Companies are using virtual reality methods to train their employees, and two Lafayette companies are out front of that trend
By Dan Boudreaux
Virtual reality workforce training is the latest trend for numerous industries, and Lafayette is the home of two businesses and an educational institute that is on the forefront.
Tantrum Lab and Digital Twin Studios are Lafayette-based tech companies that specialize in virtual reality workforce training for the oil and gas and hospitality industries. They create programs for companies that allow employees to train in real-world situations with just a simple virtual reality headset.
Virtual reality workforce training may appear on the surface like employees playing video games, but it has numerous benefits that are difficult to replicate. Studies have shown that virtual reality training has seen information retention at levels far outstripping traditional training methods such as reading handbooks or watching videos.
“People tend to have a seven-to-10 minute attention span when you sit them down for training,” Tantrum Lab founder Elliot Green said. “Studies have shown that traditional training methods have as low as a 15 percent retention rate after just one month while virtual reality — which is much more hands-on and interactive — has seen it as high as 75 to 90 percent after three months.”
Tantrum Lab, which started in New York City in 2012 as Tantrum Experience, began its life as a company that made promotional material and marketing events for Ferrari, Maserati and Audi. The company first got into virtual reality by setting up the equipment in a race car to allow them to create a virtual reality experience for Maserati.
It then branched off and went fully into the VR training industry when Green moved to Lafayette with his wife and started Tantrum Lab in 2015.
Since then, Green and his crew of four employees have created virtual reality training simulations for firefighters, the health care industry, crane operators and oil rig workers with interest in the programs coming from as far away as Hong Kong and Dubai.
Meanwhile, within Lafayette’s small business incubator Opportunity Machine, Digital Twin Studios, started creating virtual reality experiences to train oil field workers. The company now serves other industries, including hospitality and education, with some of its clients including Shell, Virgin Hotels, Carnival and the Pugh Family Foundation.
“It really started to pick up when we became tactical partners with Shell and focus in on the energy sector, but we’ve also started expanding into other sectors like hospitality as well,” said Marcus Brown, chief marketing officer at Digital Twin Studios. “We’re also working on a project with Pugh Family Foundation in the Lafayette Parish School System to enhance reading comprehension and reading fluency through educational virtual reality games.”
This workforce training trend in Lafayette has also been propelled by these two company’s proximity and relationship with the Academy of Interactive Entertainment.

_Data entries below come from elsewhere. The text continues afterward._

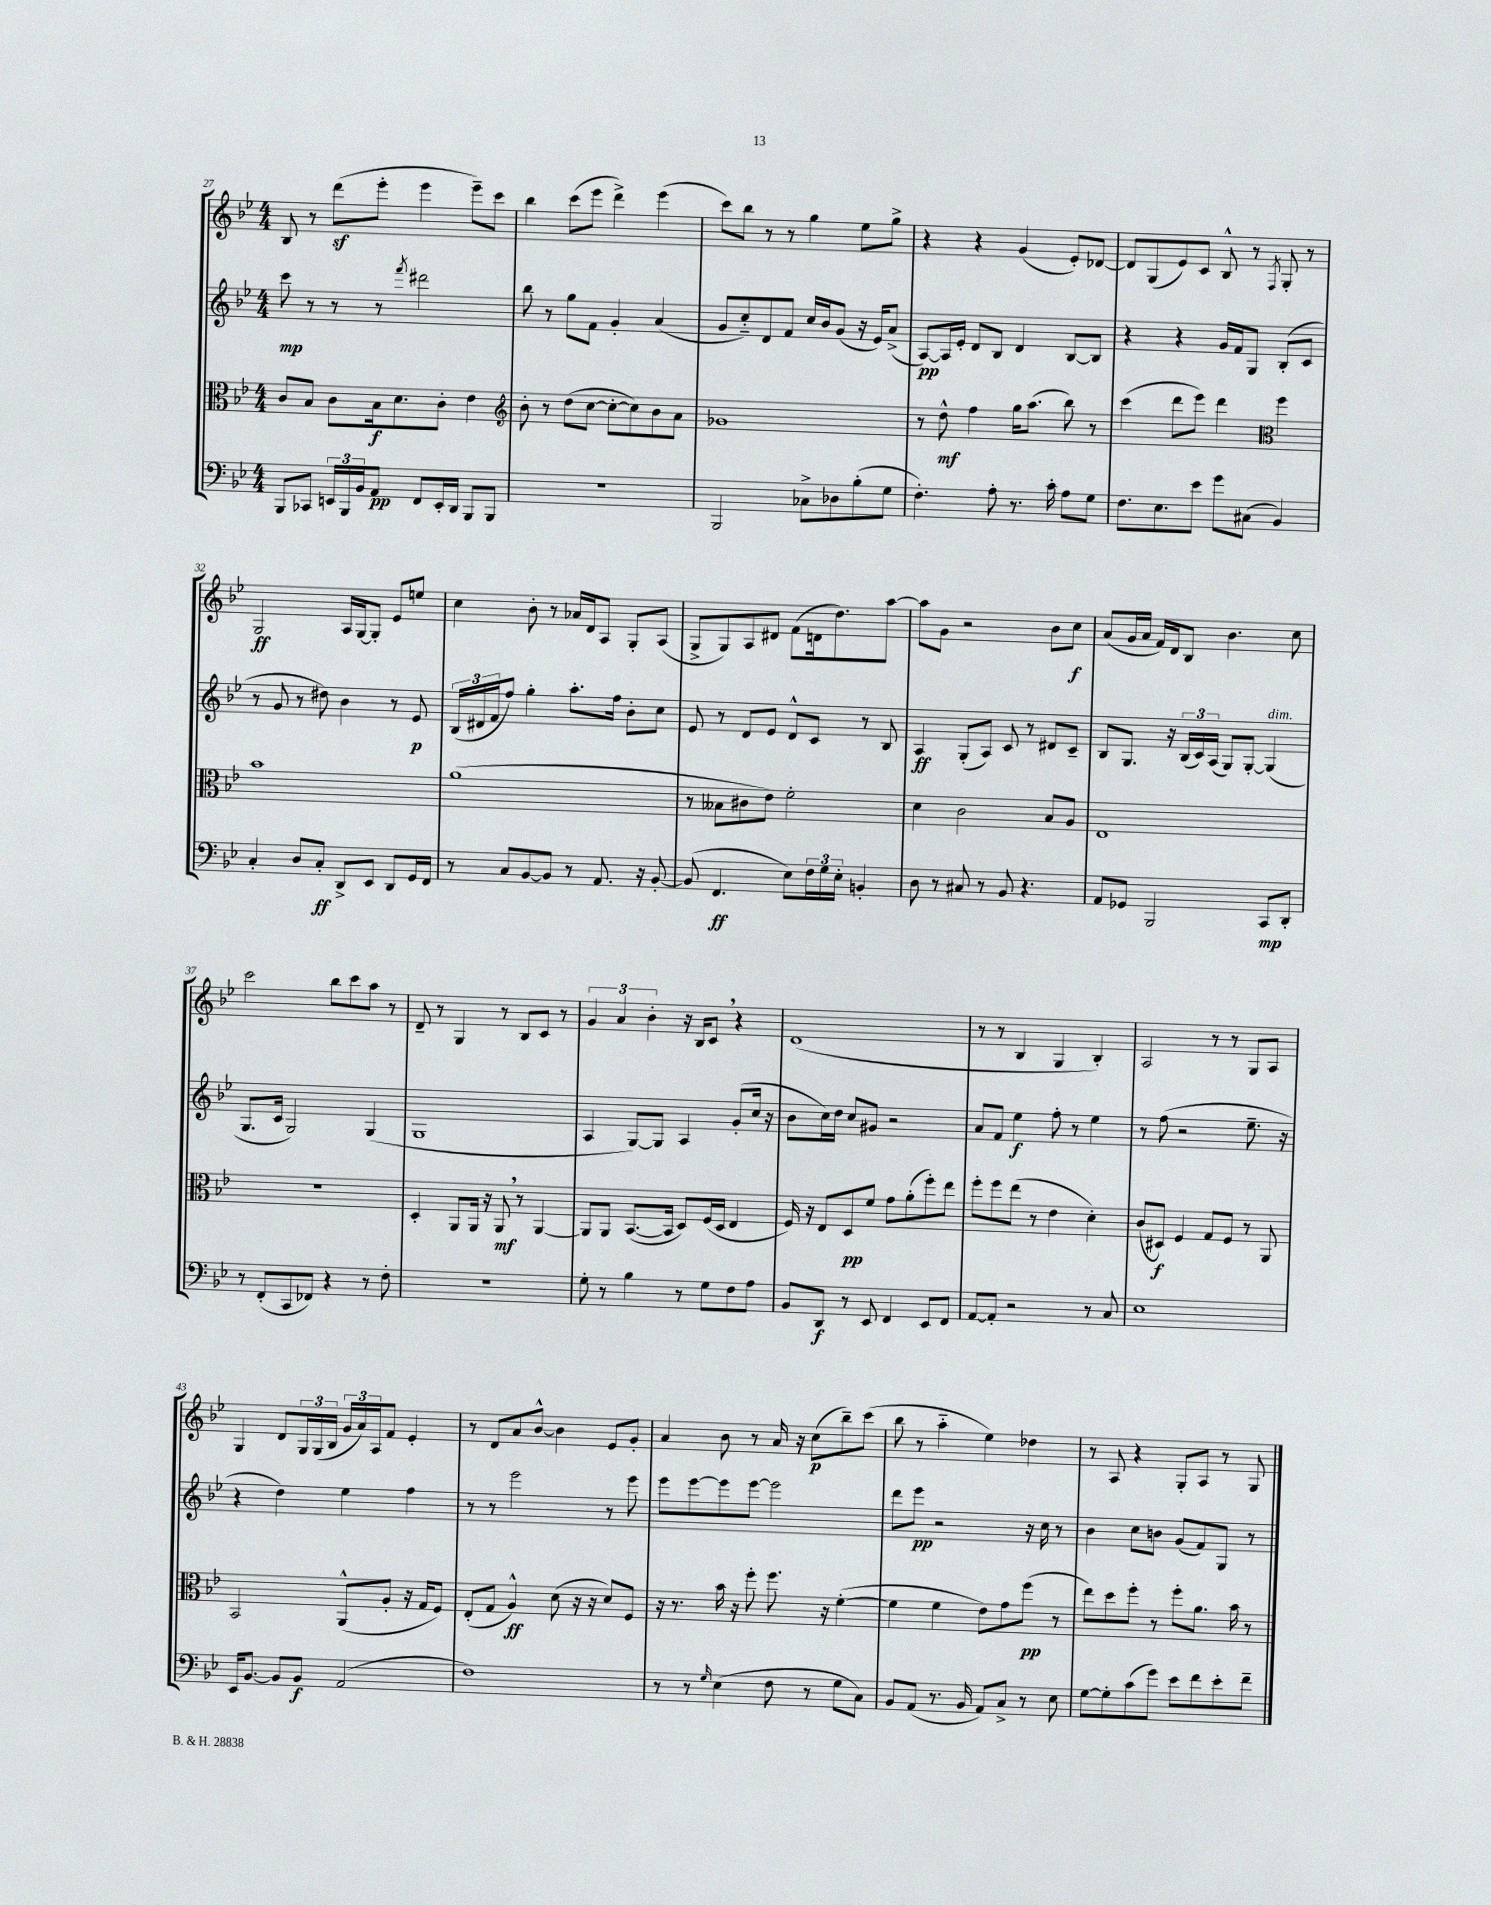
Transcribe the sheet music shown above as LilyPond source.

<<
\new StaffGroup <<
\new Staff = "s0" {
    \clef treble \key bes \major \numericTimeSignature \time 4/4
    bes8 r8 d'''8\sf( ees'''8-. ees'''4 ees'''8--) c'''8 |
    bes''4 c'''8( ees'''8 d'''4->) ees'''4( |
    c'''8) bes''8 r8 r8 g''4 ees''8 g''8-> |
    r4 r4 g'4( ees'8-.) des'8~ |
    des'8 g8( ees'8) c'8 bes8-^ r8 \acciaccatura { f8 } g8-. r8 |
    g2\ff a16 g16~ g8-. ees'8 e''8 |
    c''4 bes'8-. r8 aes'16 d'16 a8 g8-. a8( |
    g8-> g8) a8 dis'8 f'8( d'16 d''8.) a''8~ |
    a''8 g'8 r2 bes'8 c''8\f |
    a'8( g'16 a'16 f'16) d'16 bes8 bes'4. c''8 |
    c'''2 bes''8 c'''8 a''8 r8 |
    d'8-- r8 g4 r8 bes8 c'8 r8 |
    \tuplet 3/2 { g'4 a'4 bes'4-. } r16 bes16 c'8 \breathe r4 |
    d'1( |
    r8 r8 bes4 g4 bes4-.) |
    a2 r8 r8 g8 a8 |
    g4 d'8 \tuplet 3/2 { g16 g16( bes16 } \tuplet 3/2 { g'16 a'16) a16 } f'8 ees'4-. |
    r8 d'8 a'8 bes'8~-^ bes'4 ees'8 g'8-. |
    a'4 bes'8 r8 a'16 r16 c''8\p( bes''8--) c'''8( |
    bes''8 r8 a''4-_ ees''4) des''4 |
    r8 a8 r4 g8-. a8 r8 g8 \bar "|." |
}
\new Staff = "s1" {
    \clef treble \key bes \major \numericTimeSignature \time 4/4
    c'''8\mp r8 r8 r8 \acciaccatura { f'''8 } dis'''2 |
    bes''8 r8 g''8 f'8 g'4-. a'4( |
    g'8 c''8-_) d'8 f'8 c''16 bes'16 g'8( r16 ees'16) a'8->( |
    a8~\pp) a16 ees'16-. d'8 bes8 d'4 bes8~ bes8 |
    r4 r4 g'16 f'16 g8 bes8-.( c'8 |
    r8 g'8 r8 dis''8) bes'4 r8 ees'8\p |
    \tuplet 3/2 { bes16( dis'16 f'16 } f''8) g''4-. a''8.-. f''16 bes'8-. c''8 |
    ees'8 r8 d'8 ees'8 d'8-^ c'8 r8 bes8 |
    a4\ff g8-.( a8) c'8 r8 dis'8 c'8-- |
    bes8 g8. r16 \tuplet 3/2 { bes16( c'16) a16( } g8) g8~-. g4^\markup { \italic "dim." }( |
    g8. c'16 g2) g4( |
    g1 |
    a4 g8~) g8 a4 g'8-.( c''16 r16 |
    bes'8 c''16) d''16 c''8 gis'8 r2 |
    a'8 f'8 ees''4\f f''8-. r8 ees''4 |
    r8 f''8( r2 ees''8.-- r16 |
    r4 d''4) ees''4 f''4 |
    r8 r8 ees'''2 r8 ees'''8 |
    ees'''8 ees'''8~ ees'''8 ees'''8~ ees'''2 |
    d'''8 ees'''8\pp r2 r16 c''16 r8 |
    bes'4 c''8 b'8 g'8( f'8) g8 r8 \bar "|." |
}
\new Staff = "s2" {
    \clef alto \key bes \major \numericTimeSignature \time 4/4
    c'8 bes8 c'8 bes16\f d'8. c'8-. ees'4 |
    \clef treble bes'8-. r8 d''8( c''8~ c''8~-. c''8) bes'8 a'8 |
    ges'1 |
    r8 d''8-^\mf f''4 g''16 a''8.( bes''8) r8 |
    c'''4( d'''8 ees'''8) d'''4 \clef alto f''4 |
    bes'1 |
    a'1( |
    r8 beses8 cis'8 ees'8) f'2-. |
    d'4 c'2 bes8 a8 |
    ees1 |
    R1 |
    d4-. a,8 a,16 r16 a,8\mf \breathe r8 a,4~ |
    a,8 a,8 bes,8.~( bes,16 d8) f16( d16 ees4 |
    f16) r16 ees8 d8\pp f'8 g'8 a'8-.( f''8-.) ees''8 |
    f''8-. f''8 ees''8( r8 ees'4 d'4-.) |
    c'8( dis8\f) f4 g8 f8 r8 a,8 |
    bes,2 a,8-^( a8-. r16 g16 f8) |
    ees8-.( g8 a4-^\ff) d'8( r16 r16 d'8) f8 |
    r16 r8. bes'16 r16 f''8-. f''8. r16 f'4~-.( |
    f'4 f'4 ees'8) g'8 f''8\pp( r8 |
    ees''8) d''8 f''8-. r8 f''8-. a'8. bes'16 r8 \bar "|." |
}
\new Staff = "s3" {
    \clef bass \key bes \major \numericTimeSignature \time 4/4
    bes,,8 ces,8 \tuplet 3/2 { e,16 bes,,16 bes,16 } a,8\pp f,8 e,16-. d,16 bes,,8 bes,,8 |
    r1 |
    bes,,2 ces8-> des8 bes8-.( g8 |
    f4.-.) a8-. r8. c'16-. a8 g8 |
    f8. ees8. ees'8 g'8 cis8( bes,4) |
    c4-. d8 c8-.\ff d,8-> ees,8 d,8 g,16 f,16 |
    r8 c8 bes,8~ bes,8 r8 a,8. r16 bes,8~-. |
    bes,8( f,4.\ff ees8) \tuplet 3/2 { f16 g16 ees16-. } b,4-. |
    d8 r8 cis8 r8 bes,8 r4. |
    a,8 ges,8 bes,,2 c,8\mp d,8-. |
    r8 f,8-.( c,8 fes,8) r4 r8 f8-. |
    R1 |
    g8-. r8 bes4 r8 g8 f8 a8 |
    bes,8 d,8\f r8 ees,8 f,4 ees,8 f,8 |
    a,8~ a,8-. r2 r8 c8 |
    ees1 |
    ees,16 bes,8.~ bes,8 bes,8\f a,2( |
    f1) |
    r8 r8 \grace { g16 } ees4( f8 r8 g8 c8) |
    bes,8 a,8( r8. bes,16 a,8) c8-> r8 ees8 |
    g8~ g8-. c'8( g'8) ees'8 f'8 ees'8-. f'8-- \bar "|." |
}
>>
>>
\layout { \context { \Score currentBarNumber = #27 } }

AIE is a nonprofit digital arts college that trains future video game designers, animators, programmers and visual effects artists for film. Lafayette has one of the two AIE campuses in the United States, based out of the LITE Center, and students from the academy have moved on to working at both local VR businesses after graduation.
“A lot of your VR training is done in the game programming curriculum, and the assets are done in the game art animation class,” said AIE communications coordinator Billy Walker. “The students are learning the skills to go into that VR world if they so choose. Digital Twin was started by AIE graduates, and both them and Tantrum are comprised almost entirely by AIE’s students. It’s been very good for us.”
Walker said having Tantrum Labs and Digital Twin Studios in Lafayette has also helped the school learn how best they should teach future virtual reality students because they now have companies that can tell them exactly what’s needed in the industry from employees.
Tantrum Lab and Digital Twin Studios have also given some credit for their growth and success to the local support they have received from organizations like Opportunity Machine, the Lafayette Economic Development Authority and the Small Business Development Center. “Several Fortune 500 companies are integrating virtual reality into their education and training programs to achieve up to a 75 percent increase in retention rates and up to a 40 percent improvement in productivity,” Opportunity Machine director Destin Ortego said. “Lafayette is poised to be a hub for immersive technology innovation in all of its base industries to include energy production, health care, education, entertainment and tourism.”